An der Gedenkstätte der Sozialisten hatten zahlreiche linke Organisationen wieder ihre Informationsstände aufgebaut, wurde Glühwein und Bratwurst (sowie vegetarische Kartoffelsuppe) verkauft. Hier ergab sich auch ausführliche Gelegenheit zu Diskussionen und Stretgesprächen, aber auch zum Wiedersehen mit Menschen aus allen Teilen des Bundesgebietes, die mit Bussen und Zügen in die Hauptstadt gekommen waren.
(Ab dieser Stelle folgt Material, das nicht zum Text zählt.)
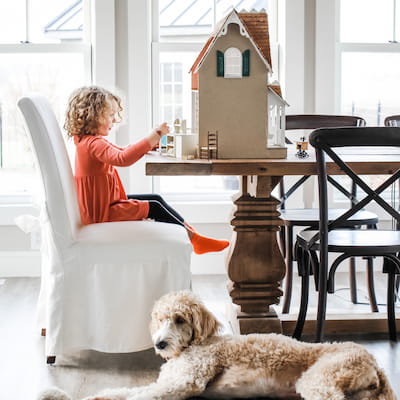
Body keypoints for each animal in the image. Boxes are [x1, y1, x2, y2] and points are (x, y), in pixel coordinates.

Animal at [38, 290, 396, 400]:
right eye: (160, 318)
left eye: (180, 319)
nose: (160, 344)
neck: (195, 346)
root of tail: (374, 360)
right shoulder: (167, 381)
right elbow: (118, 392)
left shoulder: (185, 382)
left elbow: (138, 397)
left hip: (318, 380)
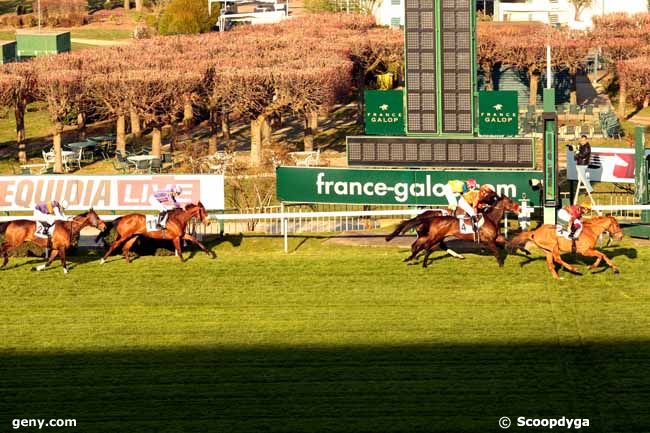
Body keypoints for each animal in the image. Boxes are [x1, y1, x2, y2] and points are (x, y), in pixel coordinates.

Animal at [384, 194, 520, 264]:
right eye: (510, 201)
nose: (519, 208)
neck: (490, 218)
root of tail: (423, 216)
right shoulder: (488, 239)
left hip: (429, 235)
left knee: (418, 245)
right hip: (434, 236)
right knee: (423, 245)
Schon traditionell fanden am Vortag zahlreiche Veranstaltungen linker Organisationen und Bündnisse statt. Größte Veranstaltung war dabei die Rosa-Luxemburg-Konferenz der Tageszeitung junge Welt in der Mensa der Technischen Universität. Am gleichen Ort lud die Deutsche Kommunistische Partei (DKP) am Abend zu ihrer Lenin-Liebknecht-Luxemburg-Veranstaltung ein. SDAJ, ['solid] und andere Jugendverbände rockten zu heissen Rythmen gegen das bevorstehende G8-Gipfeltreffen. Die VVN-Jugend hatte zu einer Antifaschistischen Jugendkonferenz aufgerufen.